The next matter to be addressed by the plaintiff’s submissions, was the inclusion of an item which suggested that the plaintiff was entitled to damages for the provision of personal services during the two weeks in which he is likely to be in hospital at the end of his life. It is submitted that the evidence of Dr Foster raises the need for his wife to attend beyond simply comforting him to a level of medical necessity. The doctor wrote:
He will need to have about four hours company, to be talked to and to prevent feelings of rejection and isolation in the terminal phase of his illness. He needs to be chatted to, comforted and his needs carefully monitored with regard to pain relief and other unpleasant symptoms.
I was troubled by the submission because of what the Court of Appeal had decided in another case of Nicholson v Nicholson (1994) 35 NSWLR 308 at 323. The case was dealing with the claim under the Motor Accidents Act, but I do not see that that makes any difference. The basis upon which that aspect of that claim failed was, in the words of Kirby P, as follows:
The services performed by the appellant’s sister, which certainly helped improve his level of comfort could not be classified as fulfilling a relevant need, in view of the fact that the appellant was already enjoying full-time hospitalisation.
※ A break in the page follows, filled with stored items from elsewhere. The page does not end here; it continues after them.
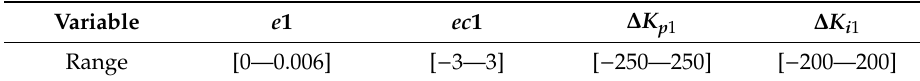
Table 2. Ranges of the input and out variables for H 2 .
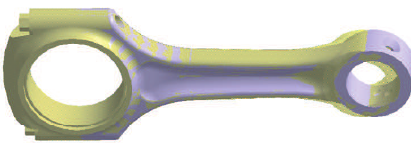
Fig. 19. Geometric changes between model 7 (yellow) and model 8 (grey)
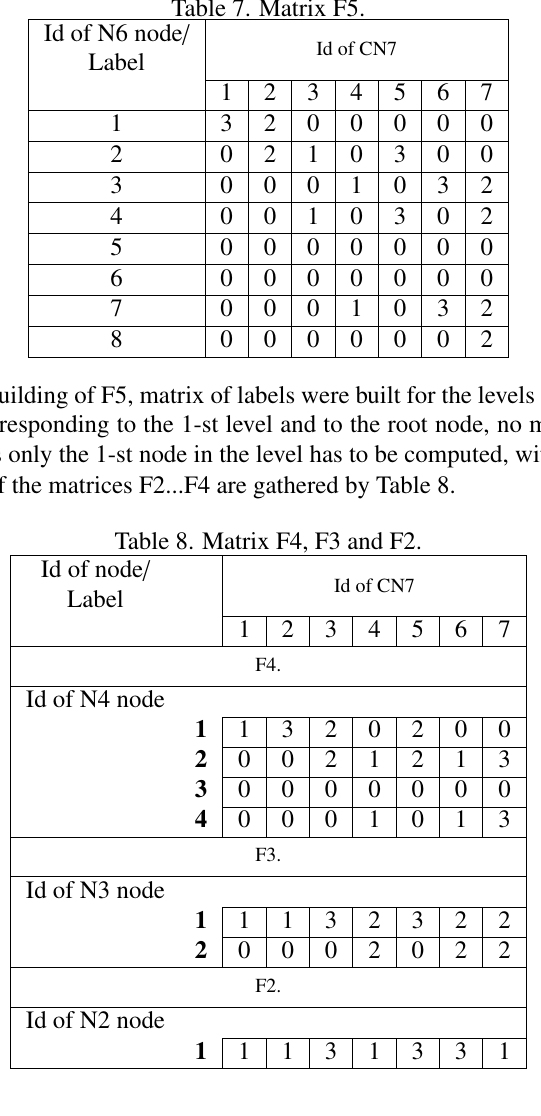
Table 7 gathers few rows from the matrix F5. Table 7. Matrix F5. Id of N6 node /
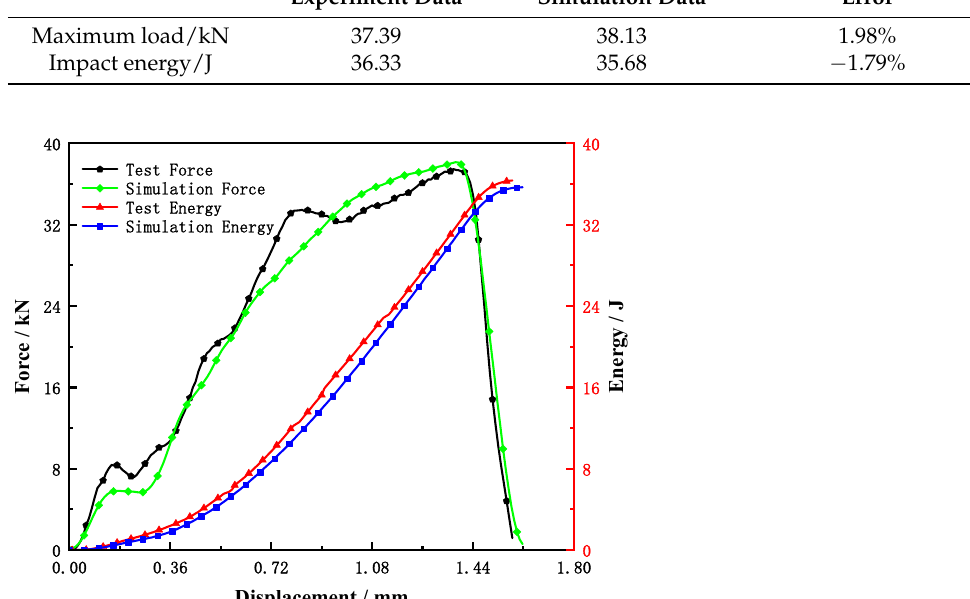
Figure 11. FE model of Charpy impact test.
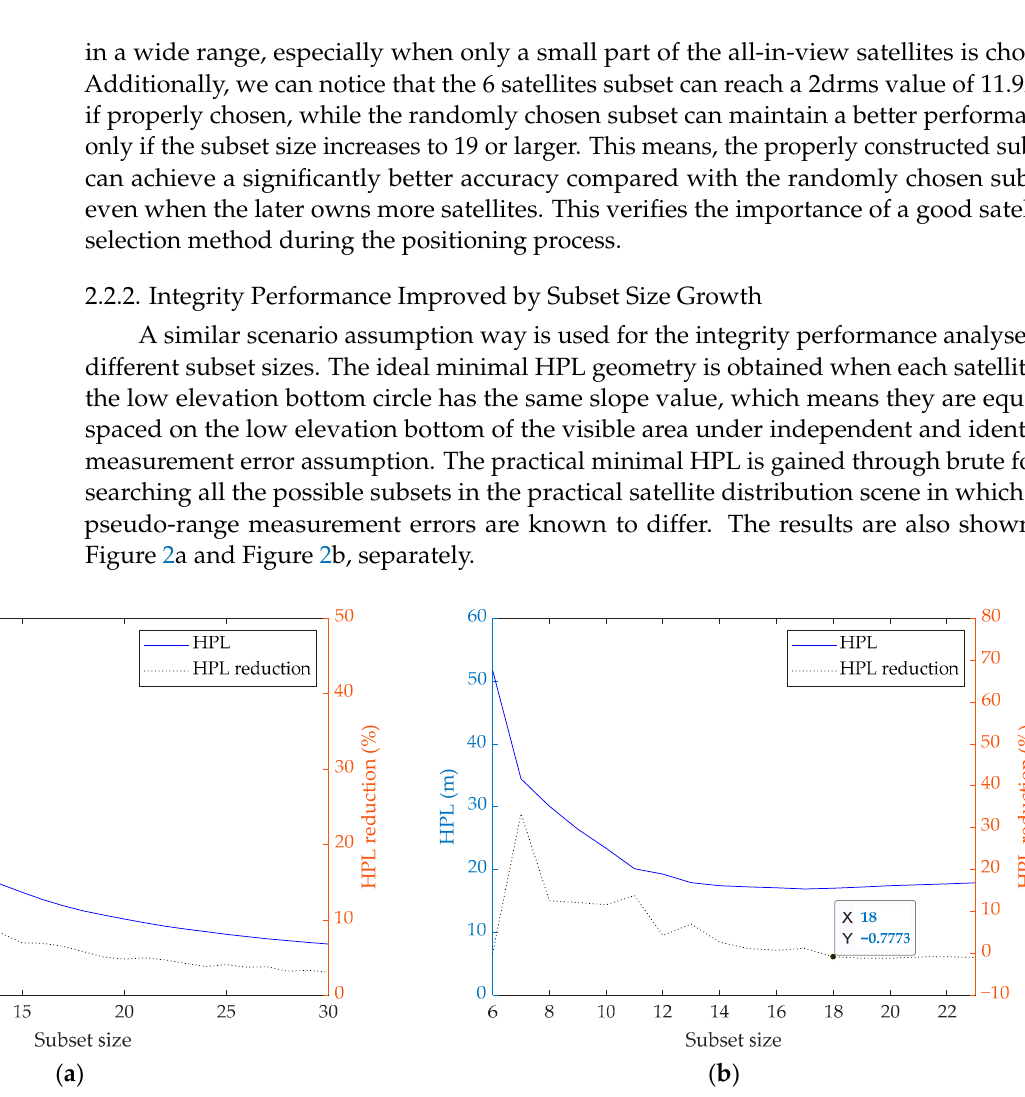
Figure 1. ( a ) Minimal 2drms value and 2drms reduction to the former for each size subset in the ideal scene; ( b ) Accuracy variation range for each size subset in the practical scene.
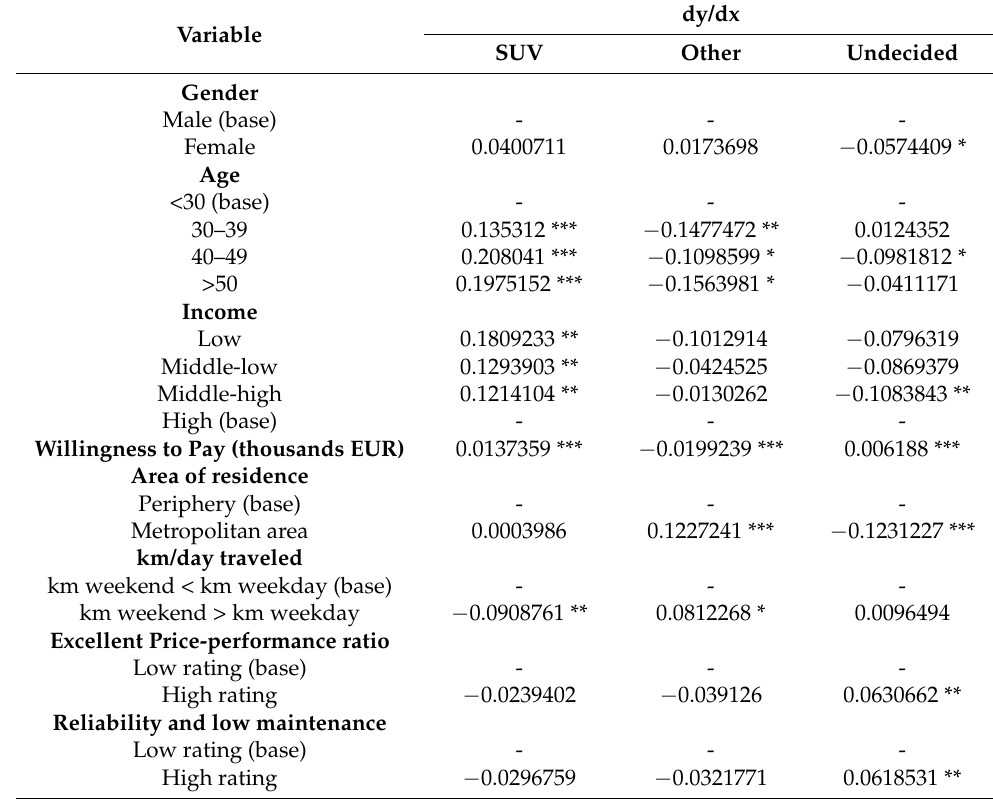
Table 6. Average marginal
The argument here, as I apprehend it, is that the relevant need, as described by Dr Foster, in some respect makes the present plaintiff different from the plaintiff in Nicholson v Nicholson. In Van Gervan v Fenton (supra) at 343 in the joint judgment of Deane and Dawson JJ, a passage appears which commences at about 343.6. Without taking the time to set out the whole passage, I go to the bottom of the page where the Justices say this:
In assessing compensatory damages in that context, that is in a stable marital relationship, the ordinary incidents of a particular continuing relationship such as joint activities and companionship cannot, in our view, legitimately be seen as transformed by injury to one spouse into “services” rendered or to be rendered by the other spouse, even if they obviate the need for such services which would otherwise exist.
Not without hesitation, it seems to me that the incident of comforting a sick, indeed dying man, is an incident of the ongoing relationship between them and the defendant should not have to pay for that.
[At [42] to [64] his Honour considered the relevant discount in respect of the damages, entered the verdict and judgment in favour of the plaintiff and made a ruling on an application for indemnity costs not calling for report - Ed.]